When you write about technology for any period of time, you realize there are pivot points both large and small. There are big notable moments when everything changes – like home computers and mobile payments. Then there are little quiet ones, too – marking significant upheavals for how we do things, but go pretty much unheralded. Examples include the selfie-enabled camera and the end of signatures at the point-of-sale.
The last pivot point – the end of signatures at the point-of-sale – hasn’t quite come to pass yet. But it’s coming. It will occur gradually, but Mastercard put the first nail in the coffin. Last month, the credit card giant announced that, effective April 2018, it would end the requirement to virtually “sign” the card reader upon checkout.

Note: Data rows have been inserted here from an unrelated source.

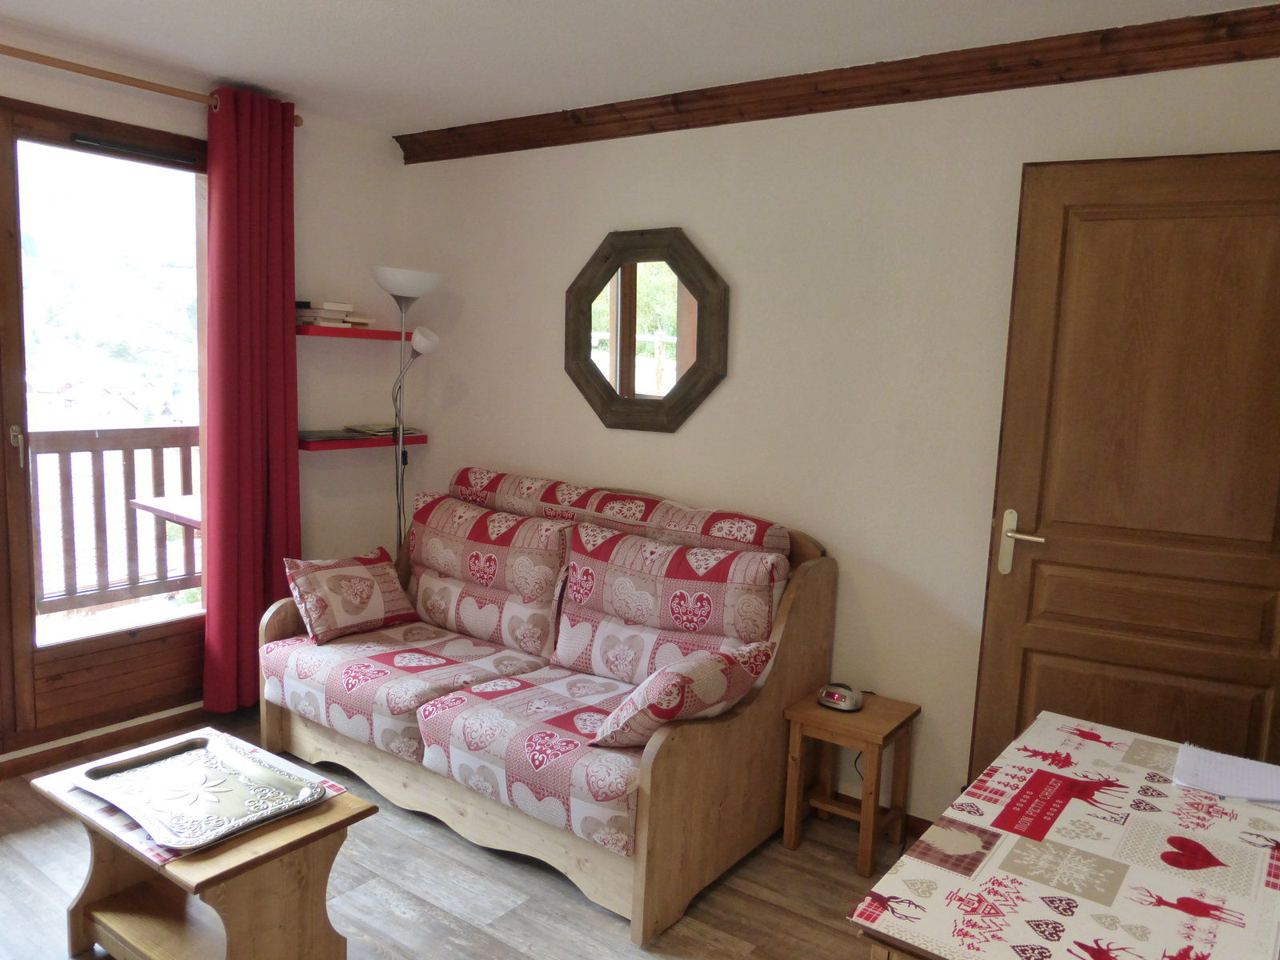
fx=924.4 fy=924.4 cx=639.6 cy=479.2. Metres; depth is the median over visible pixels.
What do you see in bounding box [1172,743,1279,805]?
paper
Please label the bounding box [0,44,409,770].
left wall
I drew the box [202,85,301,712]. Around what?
red curtain
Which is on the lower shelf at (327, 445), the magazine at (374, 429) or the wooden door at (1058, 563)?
the magazine at (374, 429)
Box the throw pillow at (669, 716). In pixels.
[588,639,773,750]
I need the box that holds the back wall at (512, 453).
[390,44,1279,824]
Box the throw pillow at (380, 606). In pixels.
[280,544,417,644]
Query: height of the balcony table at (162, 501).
0.744 m
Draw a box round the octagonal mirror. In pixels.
[564,226,729,433]
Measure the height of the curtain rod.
0.058 m
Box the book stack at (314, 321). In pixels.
[295,300,373,327]
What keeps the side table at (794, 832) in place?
on the floor
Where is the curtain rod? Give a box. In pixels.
[0,44,304,125]
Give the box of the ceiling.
[0,0,1277,134]
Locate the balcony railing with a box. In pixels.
[28,426,198,618]
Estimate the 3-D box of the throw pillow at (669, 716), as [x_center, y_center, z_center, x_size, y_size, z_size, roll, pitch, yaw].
[0.113,0.610,2.616,0.284,0.282,0.491,7,9,36]
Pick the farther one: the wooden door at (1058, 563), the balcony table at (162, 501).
the balcony table at (162, 501)
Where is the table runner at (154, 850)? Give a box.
[44,732,345,865]
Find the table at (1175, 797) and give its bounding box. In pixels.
[849,712,1279,959]
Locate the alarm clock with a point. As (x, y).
(846, 698)
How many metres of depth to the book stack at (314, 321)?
3.85 m
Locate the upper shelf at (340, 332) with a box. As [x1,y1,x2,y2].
[296,324,411,340]
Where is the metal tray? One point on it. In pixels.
(226, 805)
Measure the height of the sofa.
1.029 m
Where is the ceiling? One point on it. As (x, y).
(231, 71)
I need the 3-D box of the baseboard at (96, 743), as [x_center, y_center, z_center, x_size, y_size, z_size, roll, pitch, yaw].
[-2.193,0.994,3.084,0.018,0.075,2.598,7,9,36]
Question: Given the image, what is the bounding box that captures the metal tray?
[71,732,326,850]
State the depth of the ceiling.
2.80 m
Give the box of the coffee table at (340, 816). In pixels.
[28,727,376,959]
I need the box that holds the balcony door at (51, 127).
[0,100,207,757]
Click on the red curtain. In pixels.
(279, 337)
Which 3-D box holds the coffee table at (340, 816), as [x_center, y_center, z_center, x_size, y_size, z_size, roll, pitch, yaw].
[-1.054,0.966,2.231,0.714,0.452,0.454,7,9,36]
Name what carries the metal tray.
on the table runner at (154, 850)
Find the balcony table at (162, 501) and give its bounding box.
[131,492,201,530]
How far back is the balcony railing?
4.79 m
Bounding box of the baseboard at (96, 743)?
[0,704,207,778]
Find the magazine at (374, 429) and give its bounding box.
[344,423,419,436]
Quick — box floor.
[0,704,903,959]
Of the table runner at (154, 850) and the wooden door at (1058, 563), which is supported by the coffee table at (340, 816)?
the table runner at (154, 850)
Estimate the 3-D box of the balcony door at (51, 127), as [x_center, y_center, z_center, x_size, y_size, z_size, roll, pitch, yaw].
[-2.066,-0.129,3.305,0.167,2.239,1.253,7,9,36]
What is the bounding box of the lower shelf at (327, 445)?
[297,430,427,450]
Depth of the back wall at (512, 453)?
3.10 m
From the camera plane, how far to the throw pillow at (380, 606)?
3.46 m
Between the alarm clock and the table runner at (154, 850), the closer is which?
the table runner at (154, 850)
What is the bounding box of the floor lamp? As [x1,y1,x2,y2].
[373,265,444,550]
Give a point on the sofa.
(738, 749)
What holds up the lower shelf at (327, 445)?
attached to the left wall at (162, 119)
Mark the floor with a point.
(393, 918)
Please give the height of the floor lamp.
1.827 m
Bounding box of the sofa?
[256,464,838,938]
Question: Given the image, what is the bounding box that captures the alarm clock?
[817,681,863,712]
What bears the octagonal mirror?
attached to the back wall at (512, 453)
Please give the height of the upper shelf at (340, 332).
0.038 m
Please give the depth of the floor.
2.60 m
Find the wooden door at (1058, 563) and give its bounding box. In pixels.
[966,148,1279,789]
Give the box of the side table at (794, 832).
[781,689,919,876]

On its face, it’s a pragmatic decision. Mastercard reports that more than 80 percent of transactions in North American don’t require signatures today. Electronically signing really doesn’t add a layer of security; it’s a holdover from the days of physically signing a credit card slip. Other security solutions such as PIN, EMV chip cards, and swiftly-evolving biometrics are filling the gap. Besides, most consumers scrawl a crooked line rather than anything that could be mistaken for an actual proof of identity. Signing at the point-of-sale does little more than slow down the checkout process.
No doubt, the other card brands won’t take long to follow Mastercard’s lead. The option for signature checkout will remain for merchants, but will probably only be in practice in high-ticket-value operations where fraud is an ever-present concern. For the rest of the economy, electronic signing will go the way of the selfieless camera.